Énoncé A: Indiquez si chacune des affirmations suivantes est conforme au document sur le débat consacré à l’identité nationale, par oui ou non, en citant les mots qui permettent de trancher : (i) les préfectures doivent envoyer leur feuille de route d’ici au 16 novembre ; (ii) le débat doit durer six mois ; (iii) Martin Hirsch a qualifié le débat d’« opération 100 % politique ».
Énoncé B: Relevez tous les noms propres que le document cite dans la phrase qui commence par « Chacun, déjà, fourbit ».

Document:
Branle-bas général, le grand débat sur l’identité nationale est ouvert ! Branle-bas dans les 100 préfectures et les 340 sous-préfectures de France, de Navarre et d’outre-mer, sommées par l’adjudant-chef Besson de lui envoyer leur feuille de route d’ici au 16 novembre, avec consigne de mobiliser les « forces vives de la nation » pour « réaffirmer les valeurs républicaines et la fierté d’être français ». Branle-bas dans les déjeuners dominicaux, les cafés du commerce et sur le Web, bien sûr. Déjà l’on entend le roulement de tambour des grands mots, le cliquetis des grandes dates, des grands hommes et des grands symboles. Chacun, déjà, fourbit références et citations, Renan contre Barrès, Bainville contre Braudel, ou l’inverse.

Et dire que ce tintamarre va durer trois mois ! Par avance, on en frémit d’ennui. Non qu’il y ait, derrière ce fatras prévisible – à l’image des dizaines de questions lancées à la cantonade par le site officiel créé pour l’occasion -, de sérieuses interrogations et de vigoureuses disputes. Mais parce que ce « grand débat » national est engagé de manière si biaisée et manoeuvrière qu’il ne peut rien en sortir de solide et de vivifiant. Mauvais esprit ? Qui plus est de « mauvais Français » ? Dans ce cas, l’on n’est pas seul. N’est-ce pas un membre du gouvernement, Martin Hirsch en l’occurrence, qui a lâché, dans un stupéfiant moment de franchise, qu’il s’agit bien d’une « opération 100 % politique » ?

On ne saurait mieux dire. L’accessoire, chacun l’a immédiatement compris, est la préparation des élections régionales de mars prochain, la volonté affichée de braconner à nouveau sur ce qui reste des terres du Front national et l’assurance sarcastique d’embarrasser une gauche partagée entre le silence et les cris d’orfraie. L’essentiel pourtant n’est pas là.

A force de tourner casaque en permanence, à force d’utiliser les valeurs comme de vulgaires figures de rhétorique, à force de multiplier les acrobaties idéologiques et de brouiller les cartes politiques, le pouvoir actuel a fini par égarer les Français en général et ceux de droite en particulier. Pourfendeur, en 2007, d’un « modèle français » paralysant, le voilà qui en vante avec emphase les mérites protecteurs. Chantre, il y a peu, d’un libéralisme « sans complexe » et tout terrain pour soigner le pays de ses vieilles arthroses, le voilà qui fait mine désormais de dénoncer le capitalisme financier sans foi ni loi. Sans oublier la défense du mérite contre la rente, le credo de l’Etat « impartial », la fin de la « Françafrique ». La liste est longue des changements de cap, qui sont autant d’aveux d’impuissance, « bouclier fiscal » excepté.

La France est donc ce qui reste quand on a tout essayé. Nous y sommes. Après tous les numéros réalisés depuis deux ans, il n’est pas sûr que les Français se laissent prendre à ce nouveau tour de prestidigitation. Gageons qu’ils sont plutôt demandeurs d’un solide contrat social.

Données fournies:
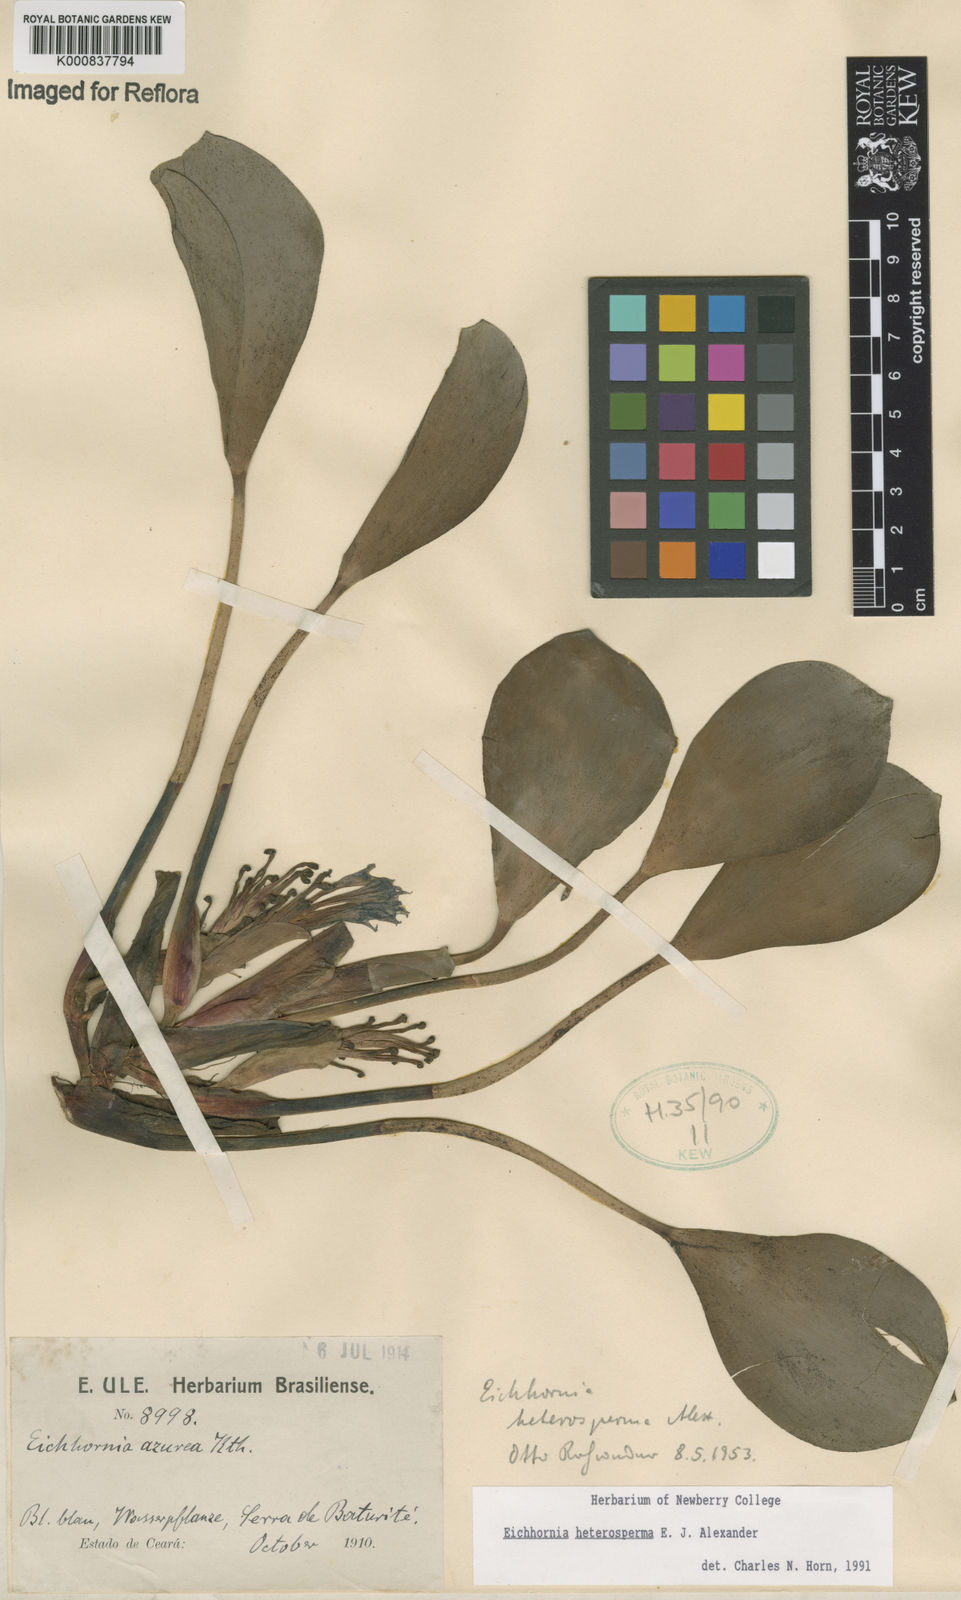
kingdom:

Corrigé A:
(i) Oui : « sommées par l’adjudant-chef Besson de lui envoyer leur feuille de route d’ici au 16 novembre ».
(ii) Non : « Et dire que ce tintamarre va durer trois mois ! »
(iii) Oui : « Martin Hirsch en l’occurrence, qui a lâché, dans un stupéfiant moment de franchise, qu’il s’agit bien d’une « opération 100 % politique » ».

Corrigé B: Renan, Barrès, Bainville, Braudel